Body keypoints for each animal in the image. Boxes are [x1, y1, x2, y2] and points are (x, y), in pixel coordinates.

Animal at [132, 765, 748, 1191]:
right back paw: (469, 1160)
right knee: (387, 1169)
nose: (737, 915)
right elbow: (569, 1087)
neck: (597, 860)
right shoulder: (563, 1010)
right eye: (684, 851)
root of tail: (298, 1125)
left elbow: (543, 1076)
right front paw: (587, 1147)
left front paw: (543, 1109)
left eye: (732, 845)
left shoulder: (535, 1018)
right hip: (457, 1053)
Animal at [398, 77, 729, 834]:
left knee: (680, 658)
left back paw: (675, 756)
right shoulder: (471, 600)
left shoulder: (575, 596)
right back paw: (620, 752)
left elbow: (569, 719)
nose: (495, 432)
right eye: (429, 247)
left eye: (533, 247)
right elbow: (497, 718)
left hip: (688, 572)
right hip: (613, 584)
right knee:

+===+

WORK REQUIRED
Write out exactly the lines that run from the one containing "right front paw: (587, 1147)" to the end of the records, both end lines included.

RESPONSE
right front paw: (587, 1147)
left front paw: (543, 1109)
left eye: (732, 845)
left shoulder: (535, 1018)
right hip: (457, 1053)
Animal at [398, 77, 729, 834]:
left knee: (680, 658)
left back paw: (675, 756)
right shoulder: (471, 600)
left shoulder: (575, 596)
right back paw: (620, 752)
left elbow: (569, 719)
nose: (495, 432)
right eye: (429, 247)
left eye: (533, 247)
right elbow: (497, 718)
left hip: (688, 572)
right hip: (613, 584)
right knee:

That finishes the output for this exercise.